So, our precious bundle arrived two months ago on August 5th. I have yet to blog since he arrived. To say everything started off perfectly would not be accurate. I had to have a c-section due to the position of his head after a couple of hours of pushing. The silver lining is that he was perfectly healthy. We had an amazing doctor and labor and delivery nurse. We could not have done it without them. The picture below is with our labor and delivery nurse - Marie. Her husband works with me at Calhoun. She was awesome!
Charlie and I were so elated during the first couple of weeks, but we were also going through a huge change. Breast feeding is hard work y'all! No one told me this beforehand. For some reason, I just always assumed I would breast feed, but I never thought through what it would be like. Luckily, Tays latched on easily and after a couple of weeks, it became increasingly more natural. I feel thankful I have been able to do it and have the experience. I just remember having a moment at 3:00 a.m. the first night we were home where I thought, "My life will never be the same." I will never be able to do anything again. I will always be sleep deprived. I'll never make it when my mom leaves, etc. By the way, I had a serious crying session when my mom left. I have since learned from several of my friends that this is very normal! I cannot tell you how many people told me they cried when their mom left too (that includes my sister who had a baby last week). Sleep deprivation and hormones off the chart are not a good look on me.
Once again, luckily, life has really returned to normal. Tays sleeps well for his age (pretty much sleeping through the night already). Thanks to pumping and getting him in a routine, we take him everywhere. He has already made a trip to Montgomery, a couple of trips to Florence and a couple of trips to Nashville. We are taking him to the beach later this week. Charlie and I like to be on the go and like being social. So far, he has adjusted well to our lifestyle and we are adjusting to taking a baby places. I know as he gets older and sleeps less he might not travel as well, so we are getting it in while we can.
Ok, so on to the pure joy part...I love this baby! He has changed my life for the better! I never understood why they would ask celebrities who just had a baby how being a mom has changed them. I always thought I would be the same person plus a child. I know this sounds weird, but I guess it is something you can't understand until you are there. I have never been happier in my life. I love waking up and seeing that precious baby every morning (even if it is 4:00 am). I could also get annoyed with those people who post a million pictures of their kids all the time. Guess what? I've joined the club. Sorry for those I am friends with on facebook and follow me on twitter. We think everything he does is amazing and precious. I told Charlie I could just look at his pictures for hours without getting tired of it. I feel like I appreciate life more. I am living more in the moment.

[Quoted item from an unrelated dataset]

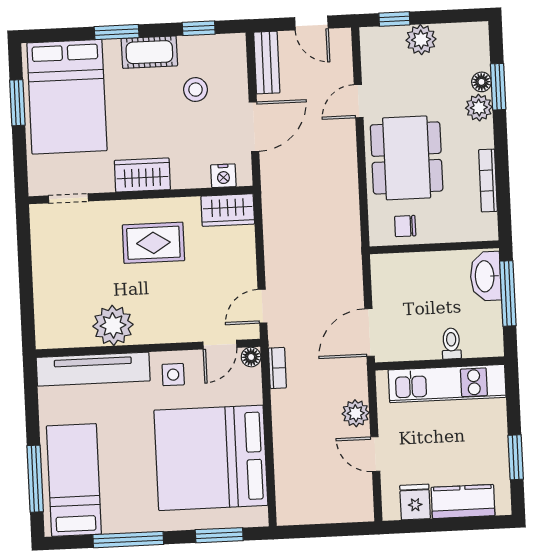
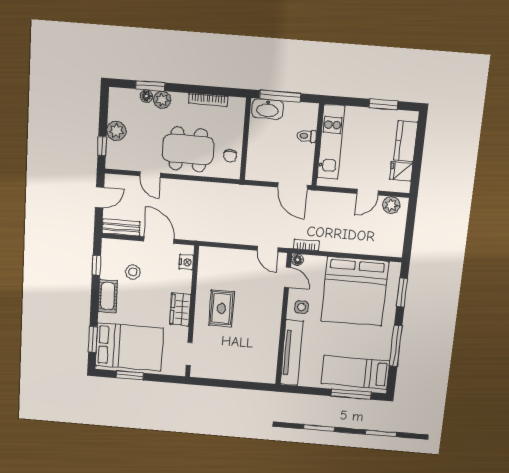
window: (117, 32) -> (93, 339), moved
wardrobe: (228, 210) -> (207, 262), removed
plant: (113, 325) -> (267, 338), removed
plant: (356, 413) -> (391, 205), moved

I had a thought while we were in Nashville the weekend of my 28th birthday a few weeks ago. Life is so fleeting. I look back at every stage and think, "Why didn't I enjoy that more? Those were the best days." I told Charlie that it hit me that weekend that this really is the best time of our lives - this stage with young children. We will never get this time back that we have while Tays is a baby, and I really don't want to take it for granted. And for the first time in my life, I feel like I am consciously enjoying the moment. I wish I could describe the joy this baby gives me, but it is indescribable.
With that joy for me comes anxiety. I've never had so much to loose. I keep thinking, "Life is too perfect right now." My boss showed us a TED talk at a professional development day a few months back. Dr. Brene Brown was talking about her book "Daring Greatly". I loved the video and I have since heard several people talk about reading her book. Then, yesterday she was talking on the OWN channel. What she said really hit home. Her book is all about vulnerability and how that is the connection to courage and human relationships. We all put up armor to keep ourselves from being vulnerable. Sometimes we even put up armor to keep ourselves from feeling one of the greatest vulnerable emotions - joy. We start thinking about what bad thing is coming if we are this joyful. This is something I have always struggled with. I am a critical thinker, so naturally I sometimes find myself looking for the bad. This is strange considering I am, for the most part, an optimist. Living in the moment is something I've always struggled with. I didn't realize until recently that I can even struggle with admitting when things are good. She said that we have to learn to live in gratitude in our moments of joy. We can't worry about the future. We can only be grateful for that moment we are given. I share this because I am first of all being vulnerable by saying this, and secondly, I am trying to live in gratitude with a full heart and thank God for the gift of this wonderful baby.
By the way, I am starting her book this week. I'll let you know how it goes. This is a long post, but it is therapeutic for me to share my thoughts and feelings during this blessed time!
That was precious, Laura! You have made me so excited for the coming weeks! Tays is such a blessing! I can't wait to meet him and George. I'm praying for you and Lindsey during this time of adjustment. It will all be so worth it! :) Love you!
ReplyDeleteLove you too Logan! So excited for you as you start your new journey soon! Can't wait for all our baby boys to play together one day!
DeleteI love you, your family, and sweet baby Tays!!!
ReplyDelete(And I just got this book too!! We'll have to compare notes!)
We love you too Jenna! I can't wait to hear what you think of the book. I started it last week and it is awesome so far!